[任务说明] 请从含有"Find all instances"的那一行开始，一直到数据末尾，把其中的"Reply"换成"Respond"，重新写出这些行，其余内容一律不变，答案中不要带图片。
====== 数据行
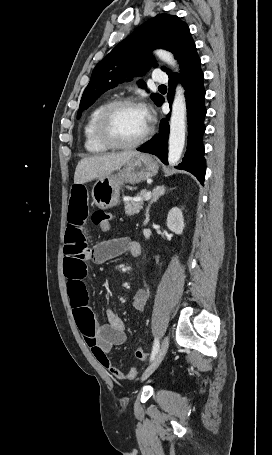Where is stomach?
Returning a JSON list of instances; mask_svg holds the SVG:
<instances>
[{"label":"stomach","mask_w":272,"mask_h":455,"mask_svg":"<svg viewBox=\"0 0 272 455\" xmlns=\"http://www.w3.org/2000/svg\"><path fill=\"white\" fill-rule=\"evenodd\" d=\"M158 172L156 160L139 153L131 157L116 173L112 172L98 179L92 188L93 203L100 209H109L117 205L120 189L124 183H139L153 177Z\"/></svg>","instance_id":"stomach-1"}]
</instances>
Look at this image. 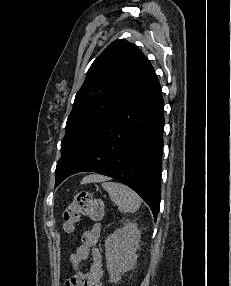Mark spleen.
<instances>
[{
	"label": "spleen",
	"instance_id": "obj_1",
	"mask_svg": "<svg viewBox=\"0 0 231 286\" xmlns=\"http://www.w3.org/2000/svg\"><path fill=\"white\" fill-rule=\"evenodd\" d=\"M103 189L108 193L110 200L117 204L120 212L133 213L137 211L142 203L140 196L121 183L101 180Z\"/></svg>",
	"mask_w": 231,
	"mask_h": 286
}]
</instances>
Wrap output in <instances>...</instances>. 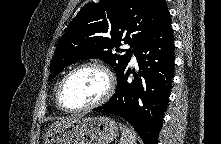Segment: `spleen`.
Listing matches in <instances>:
<instances>
[{
  "instance_id": "1",
  "label": "spleen",
  "mask_w": 221,
  "mask_h": 144,
  "mask_svg": "<svg viewBox=\"0 0 221 144\" xmlns=\"http://www.w3.org/2000/svg\"><path fill=\"white\" fill-rule=\"evenodd\" d=\"M122 137L120 144H136V135L127 126L119 123Z\"/></svg>"
}]
</instances>
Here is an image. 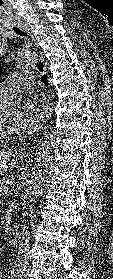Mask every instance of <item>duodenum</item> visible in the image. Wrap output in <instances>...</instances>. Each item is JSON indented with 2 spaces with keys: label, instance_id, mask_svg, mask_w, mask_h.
<instances>
[{
  "label": "duodenum",
  "instance_id": "obj_1",
  "mask_svg": "<svg viewBox=\"0 0 113 279\" xmlns=\"http://www.w3.org/2000/svg\"><path fill=\"white\" fill-rule=\"evenodd\" d=\"M21 238V227L19 224H13L10 229V239L11 241L18 245Z\"/></svg>",
  "mask_w": 113,
  "mask_h": 279
}]
</instances>
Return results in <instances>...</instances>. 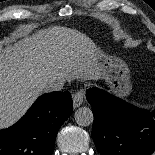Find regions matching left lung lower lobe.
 I'll list each match as a JSON object with an SVG mask.
<instances>
[{
	"label": "left lung lower lobe",
	"mask_w": 155,
	"mask_h": 155,
	"mask_svg": "<svg viewBox=\"0 0 155 155\" xmlns=\"http://www.w3.org/2000/svg\"><path fill=\"white\" fill-rule=\"evenodd\" d=\"M92 138L101 155H150L155 151V110L137 108L104 90L90 88Z\"/></svg>",
	"instance_id": "1"
}]
</instances>
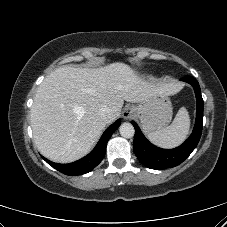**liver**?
Masks as SVG:
<instances>
[{"label": "liver", "instance_id": "obj_1", "mask_svg": "<svg viewBox=\"0 0 227 227\" xmlns=\"http://www.w3.org/2000/svg\"><path fill=\"white\" fill-rule=\"evenodd\" d=\"M178 89L175 82H148L122 62L99 68L59 67L44 79L34 97L31 127L35 145L54 162H73L90 150L106 124L120 116L124 100L142 103ZM103 106L111 110L108 121L99 113Z\"/></svg>", "mask_w": 227, "mask_h": 227}]
</instances>
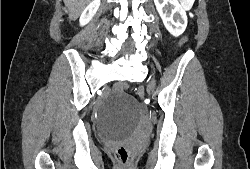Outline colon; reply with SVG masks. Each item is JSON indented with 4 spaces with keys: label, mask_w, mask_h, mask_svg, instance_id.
I'll return each instance as SVG.
<instances>
[{
    "label": "colon",
    "mask_w": 250,
    "mask_h": 169,
    "mask_svg": "<svg viewBox=\"0 0 250 169\" xmlns=\"http://www.w3.org/2000/svg\"><path fill=\"white\" fill-rule=\"evenodd\" d=\"M183 44H189V39L183 38L178 46H182ZM177 47L176 45L174 46ZM175 52L174 50L172 51ZM121 90H128V85H121ZM115 151V159L118 160V166L121 169H133L135 166L133 150H127V145H116Z\"/></svg>",
    "instance_id": "1"
}]
</instances>
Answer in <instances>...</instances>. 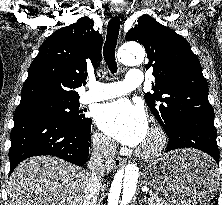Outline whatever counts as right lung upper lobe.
<instances>
[{
	"label": "right lung upper lobe",
	"instance_id": "cb5924a9",
	"mask_svg": "<svg viewBox=\"0 0 222 205\" xmlns=\"http://www.w3.org/2000/svg\"><path fill=\"white\" fill-rule=\"evenodd\" d=\"M93 26L85 16L44 41L30 65L15 113L51 101H79L75 89L86 83L87 69H97L101 62L102 35Z\"/></svg>",
	"mask_w": 222,
	"mask_h": 205
}]
</instances>
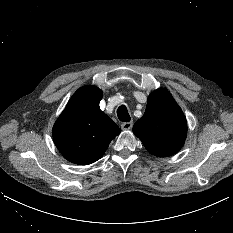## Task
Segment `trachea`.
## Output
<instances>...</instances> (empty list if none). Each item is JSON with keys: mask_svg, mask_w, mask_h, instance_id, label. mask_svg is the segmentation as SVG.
I'll return each instance as SVG.
<instances>
[{"mask_svg": "<svg viewBox=\"0 0 233 233\" xmlns=\"http://www.w3.org/2000/svg\"><path fill=\"white\" fill-rule=\"evenodd\" d=\"M117 116H118L119 120L122 122H129L130 121V115H129L128 110H127L125 105H121L117 109Z\"/></svg>", "mask_w": 233, "mask_h": 233, "instance_id": "3493384b", "label": "trachea"}]
</instances>
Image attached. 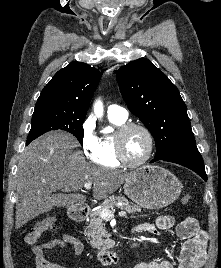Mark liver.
<instances>
[{
  "instance_id": "1",
  "label": "liver",
  "mask_w": 221,
  "mask_h": 268,
  "mask_svg": "<svg viewBox=\"0 0 221 268\" xmlns=\"http://www.w3.org/2000/svg\"><path fill=\"white\" fill-rule=\"evenodd\" d=\"M68 133L48 132L31 142L21 154L16 174L15 228L50 211L58 203L57 190L69 193L93 184V196L103 199L120 188L128 173L88 163Z\"/></svg>"
}]
</instances>
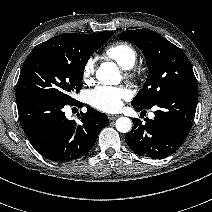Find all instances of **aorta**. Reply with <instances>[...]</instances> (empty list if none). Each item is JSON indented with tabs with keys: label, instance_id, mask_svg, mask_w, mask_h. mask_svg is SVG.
Returning a JSON list of instances; mask_svg holds the SVG:
<instances>
[{
	"label": "aorta",
	"instance_id": "aorta-1",
	"mask_svg": "<svg viewBox=\"0 0 212 212\" xmlns=\"http://www.w3.org/2000/svg\"><path fill=\"white\" fill-rule=\"evenodd\" d=\"M97 79L103 84H112L121 80L118 70L113 63H103L96 71ZM116 129L121 133H127L132 129V121L128 117H120L116 121Z\"/></svg>",
	"mask_w": 212,
	"mask_h": 212
}]
</instances>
============
[练习解答]
Find all instances of **aorta**. Respond with <instances>[...]</instances> (empty list if none). Each item is JSON indented with tabs with keys: label, instance_id, mask_svg, mask_w, mask_h. mask_svg is SVG.
Returning a JSON list of instances; mask_svg holds the SVG:
<instances>
[{
	"label": "aorta",
	"instance_id": "aorta-1",
	"mask_svg": "<svg viewBox=\"0 0 212 212\" xmlns=\"http://www.w3.org/2000/svg\"><path fill=\"white\" fill-rule=\"evenodd\" d=\"M97 79L103 84H112L121 80L118 70L113 63H103L96 71ZM116 129L121 133H127L132 129V121L128 117H120L116 121Z\"/></svg>",
	"mask_w": 212,
	"mask_h": 212
}]
</instances>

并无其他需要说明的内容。